Et si la douleur était plus qu’une sonnette d’alarme pour détecter la présence d’un mal et signaler à l’organisme que quelque chose ne va pas ? Et si la douleur était, en soi, une forme de protection ? C’est en tout cas ce que suggère une nouvelle étude menée par des chercheurs de l’école de médecine de Harvard, dans le Massachusetts (Etats-Unis), et publiée dans la revue Cell.
La douleur est un mécanisme de protection lors d’une inflammation
Pour parvenir à cette conclusion, les chercheurs ont étudié le fonctionnement des cellules caliciformes de souris. Celles-ci contiennent un mucus qui, lorsqu’il se répand dans l’organisme, protège les organes de la détérioration et des dommages. Or, l’équipe de Harvard a découvert que, parmi les 200 millions de neurones présents dans l’intestin, ceux qui signalent la douleur au cerveau avaient aussi la particularité de réguler la présence de ce mucus protecteur, et ainsi d’en libérer davantage pendant les périodes d’inflammation. Autrement dit, la douleur, en plus de nous prévenir d’un mal, permettrait à l’organisme de lutter plus efficacement contre les dégâts.
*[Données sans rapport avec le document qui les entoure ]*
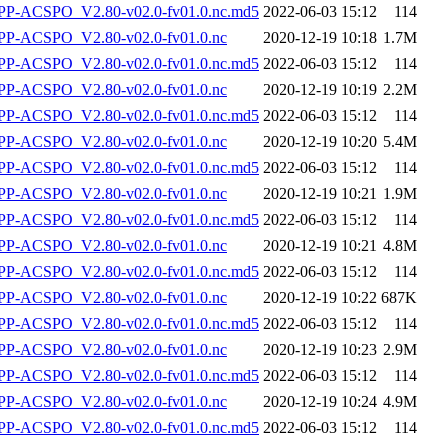
-ACSPO_V2.80-v02.0-fv01.0.nc.md5
2022-06-03 15:12
114
P-ACSPO_V2.80-v02.0-fv01.0.nc
2020-12-19 10:18
1.7M
-ACSPO_V2.80-v02.0-fv01.0.nc.md5
2022-06-03 15:12
114
P-ACSPO_V2.80-v02.0-fv01.0.nc
2020-12-19 10:19
2.2M
-ACSPO_V2.80-v02.0-fv01.0.nc.md5
2022-06-03 15:12
114
P-ACSPO_V2.80-v02.0-fv01.0.nc
2020-12-19 10:20
5.4M
-ACSPO_V2.80-v02.0-fv01.0.nc.md5
2022-06-03 15:12
114
P-ACSPO_V2.80-v02.0-fv01.0.nc
2020-12-19 10:21
1.9M
-ACSPO_V2.80-v02.0-fv01.0.nc.md5
2022-06-03 15:12
114
P-ACSPO_V2.80-v02.0-fv01.0.nc
2020-12-19 10:21
4.8M
-ACSPO_V2.80-v02.0-fv01.0.nc.md5
2022-06-03 15:12
114
P-ACSPO_V2.80-v02.0-fv01.0.nc
2020-12-19 10:22
687K
-ACSPO_V2.80-v02.0-fv01.0.nc.md5
2022-06-03 15:12
114
P-ACSPO_V2.80-v02.0-fv01.0.nc
2020-12-19 10:23
2.9M
-ACSPO_V2.80-v02.0-fv01.0.nc.md5
2022-06-03 15:12
114
P-ACSPO_V2.80-v02.0-fv01.0.nc
2020-12-19 10:24
4.9M
-ACSPO_V2.80-v02.0-fv01.0.nc.md5
2022-06-03 15:12
114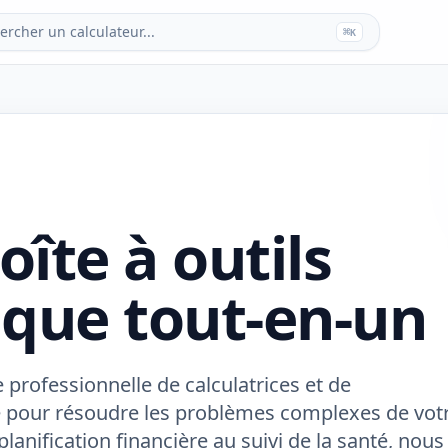
ercher un calculateur...
⌘
K
oîte à outils
que tout-en-un
 professionnelle de calculatrices et de
 pour résoudre les problèmes complexes de vot
planification financière au suivi de la santé, nous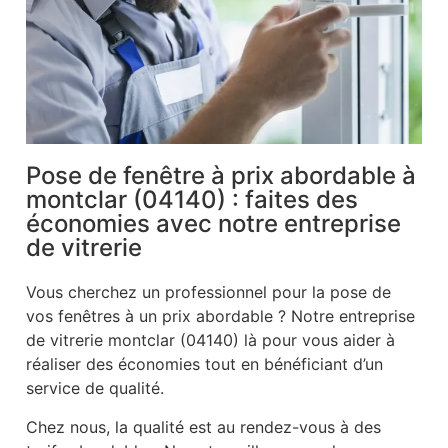
Pose de fenêtre à prix abordable à
montclar (04140) : faites des
économies avec notre entreprise
de vitrerie
Vous cherchez un professionnel pour la pose de
vos fenêtres à un prix abordable ? Notre entreprise
de vitrerie montclar (04140) là pour vous aider à
réaliser des économies tout en bénéficiant d’un
service de qualité.
Chez nous, la qualité est au rendez-vous à des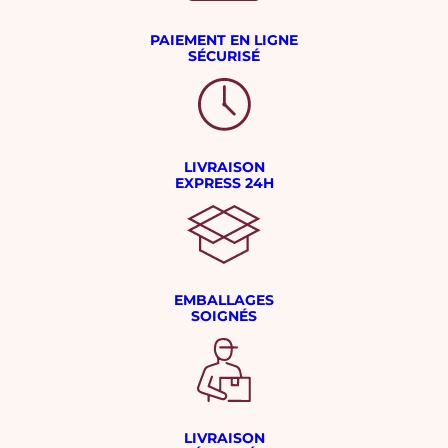
PAIEMENT EN LIGNE
SÉCURISÉ
LIVRAISON
EXPRESS 24H
EMBALLAGES
SOIGNÉS
LIVRAISON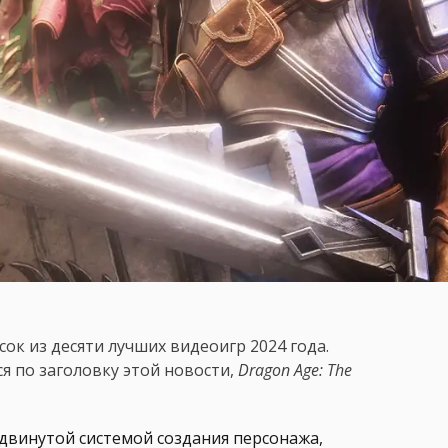
сок из десяти лучших видеоигр 2024 года.
я по заголовку этой новости,
Dragon Age: The
двинутой системой создания персонажа,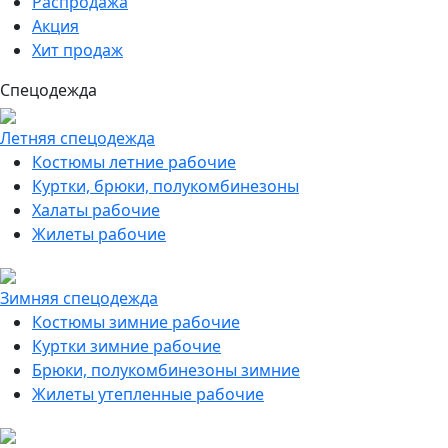
Распродажа
Акция
Хит продаж
Спецодежда
Летняя спецодежда
Костюмы летние рабочие
Куртки, брюки, полукомбинезоны
Халаты рабочие
Жилеты рабочие
Зимняя спецодежда
Костюмы зимние рабочие
Куртки зимние рабочие
Брюки, полукомбинезоны зимние
Жилеты утепленные рабочие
"Il s'avère que la douleur peut nous protéger de manière plus directe que son travail classique pour détecter les dommages potentiels et envoyer des signaux au cerveau. Notre travail montre comment les nerfs médiateurs de la douleur dans l'intestin communiquent avec les cellules épithéliales voisines qui tapissent les intestins", explique l’auteur principal de l'étude, le professeur Isaac Chiu, dans un communiqué. "Cela signifie que le système nerveux a un rôle majeur dans l'intestin au-delà du simple fait de nous donner une sensation désagréable. Il est un acteur clé dans le maintien de la barrière intestinale et un mécanisme de protection lors de l'inflammation."
Le rôle de l’alimentation dans l’activation des récepteurs de la douleur
Les chercheurs ont noté que les souris dépourvues de neurones de la douleur produisaient moins de mucus protecteur et souffraient d’un déséquilibre entre microbes bénéfiques et nocifs dans leur microbiote intestinal, appelé dysbiose. D’après l’étude, l’alimentation jouerait aussi un rôle primordial dans l’activation des récepteurs de la douleur. En effet, lorsque les chercheurs ont administré à des souris de la capsaïcine, l'ingrédient principal des piments rouges connu pour sa capacité à déclencher une douleur intense, les neurones de la douleur des souris ont été rapidement activés, provoquant la libération par les cellules caliciformes d'abondantes quantités de mucus protecteur.
Face à leurs résultats, les chercheurs s’interrogent sur les possibles conséquences néfastes de la prise de traitements analgésiques chez les personnes souffrant d'inflammation de l'intestin. "Une partie du signal de douleur pourrait être directement protectrice en tant que réflexe neural, ce qui soulève des questions importantes sur la façon de gérer la souffrance afin que cela n'entraîne pas d'autres dommages", conclut Isaac Chiu.